= TEXTO SELECIONADO =
----------

Segunda-feira, 12 de junho de 2023 - 06h20
Bagé, 12.06.2023
A lenda das Amazonas guerreiras percorreu todas as orbes celestes. Ela
pertence àqueles círculos uniformes e estreitos de sonhos e ideias em torno dos
quais a imaginação poética e religiosa de todas as raças humanas e todas as
épocas gravita quase que instintivamente. (Von Humboldt)
Amazonas
É do Frei Gaspar de Carvajal o
primeiro, e “único”, relato daquele
que teria sido, supostamente, um fortuito contato com as temíveis Amazonas
americanas. Carvajal afirma que mesmo cansados, doentes e debilitados em
decorrência da carência alimentar e da extenuante jornada pelo Rio-Mar, os 59
homens enfrentaram bravamente as famosas Valquírias Latinas.
As valorosas indígenas, hábeis no
manejo do arco e da flecha, bem nutridas, formosas e adestradas para guerra,
foram derrotadas por um punhado de espanhóis famélicos e combalidos.
O exagero das narrativas corria parelha com a ingenuidade dos ouvintes.
[...] A propensão tendia para deformar tudo. O próprio Pero Vaz de Caminha, na
carta enviada a D. Manuel, fabulava a respeito das índias, que a seus olhos
propiciatórios pareciam quase tão belas, como as damas de Lisboa. Era este o
espírito da época. (Raymundo Moraes)
Os relatos de Carvajal sobre a expedição de Orellana são
fantasiosos, superlativos em relação às riquezas da terra e da população nativa
e por diversas vezes contraditórios. Seus devaneios, porém, atingem o clímax ao
fomentar a lenda das Amazonas.
Guerreiras Mundurucus
A mais
formidável e cruel etnia que já existiu no Médio e Alto Amazonas foi, sem
dúvida, a dos “Senhores da Guerra
Mundurucus”. Estes nativos americanos adestravam seus descendentes, desde
cedo, numa rígida disciplina militar e consideravam o combate como a atividade
mais nobre e gratificante da vida de um guerreiro. O porte físico do “Povo Mundurucu” impressionava, eram
altos, dotados de invejável compleição física e portadores das mais belas e
elaboradas tatuagens do planeta. Os complexos desenhos eram gravados quando o
jovem guerreiro atingia seus oito anos de idade e eram ampliados, com o passar
dos anos, no inverno amazônico, até cobrir-lhe inteiramente o corpo.

----------

= INFORMAÇÕES EXTRAÍDAS =

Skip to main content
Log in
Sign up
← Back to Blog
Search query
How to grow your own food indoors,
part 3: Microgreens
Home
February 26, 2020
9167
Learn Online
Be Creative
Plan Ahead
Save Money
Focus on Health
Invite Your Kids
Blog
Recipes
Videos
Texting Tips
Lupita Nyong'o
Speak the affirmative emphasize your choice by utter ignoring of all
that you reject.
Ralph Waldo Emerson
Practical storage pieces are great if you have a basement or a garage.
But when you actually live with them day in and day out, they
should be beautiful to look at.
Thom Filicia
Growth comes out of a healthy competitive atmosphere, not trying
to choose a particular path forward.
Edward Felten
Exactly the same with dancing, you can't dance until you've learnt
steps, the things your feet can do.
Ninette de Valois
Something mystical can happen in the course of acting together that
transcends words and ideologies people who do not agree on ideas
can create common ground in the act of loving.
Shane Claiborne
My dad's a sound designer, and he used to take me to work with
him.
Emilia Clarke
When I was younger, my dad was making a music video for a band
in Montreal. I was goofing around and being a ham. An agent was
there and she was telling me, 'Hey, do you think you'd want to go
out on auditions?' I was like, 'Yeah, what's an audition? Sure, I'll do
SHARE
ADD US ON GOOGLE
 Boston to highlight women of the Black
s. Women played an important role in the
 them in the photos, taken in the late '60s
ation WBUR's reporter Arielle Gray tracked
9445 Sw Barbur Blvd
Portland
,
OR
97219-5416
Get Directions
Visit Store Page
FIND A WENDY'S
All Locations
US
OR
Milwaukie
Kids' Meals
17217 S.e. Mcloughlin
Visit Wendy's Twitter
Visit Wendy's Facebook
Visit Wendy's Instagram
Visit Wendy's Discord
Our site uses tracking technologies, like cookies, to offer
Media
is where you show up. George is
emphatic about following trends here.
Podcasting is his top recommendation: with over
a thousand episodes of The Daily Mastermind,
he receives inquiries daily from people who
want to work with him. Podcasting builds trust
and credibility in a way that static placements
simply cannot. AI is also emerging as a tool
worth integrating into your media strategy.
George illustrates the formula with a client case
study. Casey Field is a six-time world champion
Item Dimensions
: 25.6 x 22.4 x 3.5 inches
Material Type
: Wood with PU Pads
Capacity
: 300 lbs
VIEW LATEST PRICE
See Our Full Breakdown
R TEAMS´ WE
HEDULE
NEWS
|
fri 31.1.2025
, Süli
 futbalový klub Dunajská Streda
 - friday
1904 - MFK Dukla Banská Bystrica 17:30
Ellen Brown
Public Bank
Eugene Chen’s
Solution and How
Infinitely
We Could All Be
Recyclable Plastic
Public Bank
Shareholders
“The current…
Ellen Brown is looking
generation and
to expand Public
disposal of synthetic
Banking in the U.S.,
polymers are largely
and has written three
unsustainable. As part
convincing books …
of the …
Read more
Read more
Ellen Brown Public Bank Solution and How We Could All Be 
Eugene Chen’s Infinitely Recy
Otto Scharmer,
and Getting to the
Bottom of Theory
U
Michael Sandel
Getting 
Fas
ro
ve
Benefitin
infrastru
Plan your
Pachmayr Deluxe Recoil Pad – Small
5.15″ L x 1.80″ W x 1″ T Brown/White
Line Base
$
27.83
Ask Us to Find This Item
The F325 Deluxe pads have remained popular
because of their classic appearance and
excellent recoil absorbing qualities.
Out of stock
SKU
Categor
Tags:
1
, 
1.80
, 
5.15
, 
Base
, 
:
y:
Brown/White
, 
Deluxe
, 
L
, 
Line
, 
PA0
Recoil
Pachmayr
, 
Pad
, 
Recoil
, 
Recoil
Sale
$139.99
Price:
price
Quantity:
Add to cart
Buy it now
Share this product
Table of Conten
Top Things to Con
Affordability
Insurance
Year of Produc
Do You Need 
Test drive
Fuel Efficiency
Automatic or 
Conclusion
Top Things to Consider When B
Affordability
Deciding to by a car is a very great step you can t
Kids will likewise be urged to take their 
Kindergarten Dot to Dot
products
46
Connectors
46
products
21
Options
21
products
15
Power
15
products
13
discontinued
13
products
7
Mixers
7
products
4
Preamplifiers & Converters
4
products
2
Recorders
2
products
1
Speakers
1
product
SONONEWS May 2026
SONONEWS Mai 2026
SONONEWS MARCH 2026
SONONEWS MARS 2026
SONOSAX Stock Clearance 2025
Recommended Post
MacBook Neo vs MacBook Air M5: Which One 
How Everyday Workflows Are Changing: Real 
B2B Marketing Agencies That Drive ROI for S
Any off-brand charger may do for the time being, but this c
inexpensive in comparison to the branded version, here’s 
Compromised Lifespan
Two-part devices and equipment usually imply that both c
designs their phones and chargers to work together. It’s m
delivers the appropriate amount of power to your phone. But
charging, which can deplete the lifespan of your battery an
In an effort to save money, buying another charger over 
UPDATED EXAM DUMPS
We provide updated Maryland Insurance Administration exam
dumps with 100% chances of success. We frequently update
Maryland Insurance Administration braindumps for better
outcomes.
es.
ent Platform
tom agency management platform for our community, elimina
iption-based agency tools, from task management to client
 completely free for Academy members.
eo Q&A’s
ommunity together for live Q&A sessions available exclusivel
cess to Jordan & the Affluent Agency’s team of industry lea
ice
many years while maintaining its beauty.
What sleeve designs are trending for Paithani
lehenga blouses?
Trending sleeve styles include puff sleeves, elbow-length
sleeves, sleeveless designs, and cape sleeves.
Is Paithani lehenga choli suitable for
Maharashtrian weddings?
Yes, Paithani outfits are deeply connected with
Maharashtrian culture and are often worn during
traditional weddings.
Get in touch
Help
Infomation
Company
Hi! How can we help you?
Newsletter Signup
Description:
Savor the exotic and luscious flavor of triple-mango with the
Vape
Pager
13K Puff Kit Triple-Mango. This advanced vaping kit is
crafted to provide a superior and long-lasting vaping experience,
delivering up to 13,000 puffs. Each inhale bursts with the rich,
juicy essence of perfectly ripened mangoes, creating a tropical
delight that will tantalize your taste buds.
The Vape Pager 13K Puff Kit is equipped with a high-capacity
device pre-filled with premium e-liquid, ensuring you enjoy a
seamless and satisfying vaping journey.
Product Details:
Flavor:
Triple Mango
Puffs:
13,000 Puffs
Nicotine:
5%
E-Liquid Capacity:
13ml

----------

= AÇÕES A REALIZAR =
• 1. Como fica em inglês a frase "O exagero das narrativas corria parelha com a ingenuidade dos ouvintes.", do texto sobre a lenda das Amazonas?
• 2. No texto sobre a lenda das Amazonas, reescreva de forma mais curta o parágrafo que começa com "Os relatos de Carvajal sobre a expedição de Orellana", preservando os fatos principais.
• 3. Segundo o texto sobre a lenda das Amazonas, por que os 59 homens estavam cansados, doentes e debilitados?
As entradas constituem um material à parte, independente do texto.

= EXERCÍCIO RESOLVIDO =
• 1. The exaggeration of the narratives went hand in hand with the naivety of the listeners.

• 2. Os relatos de Carvajal sobre a expedição de Orellana são fantasiosos e muitas vezes contraditórios. Exageram as riquezas da terra e a população nativa e culminam ao alimentar a lenda das Amazonas.

• 3. Segundo Carvajal, estavam assim por causa da carência alimentar e da extenuante jornada pelo Rio-Mar.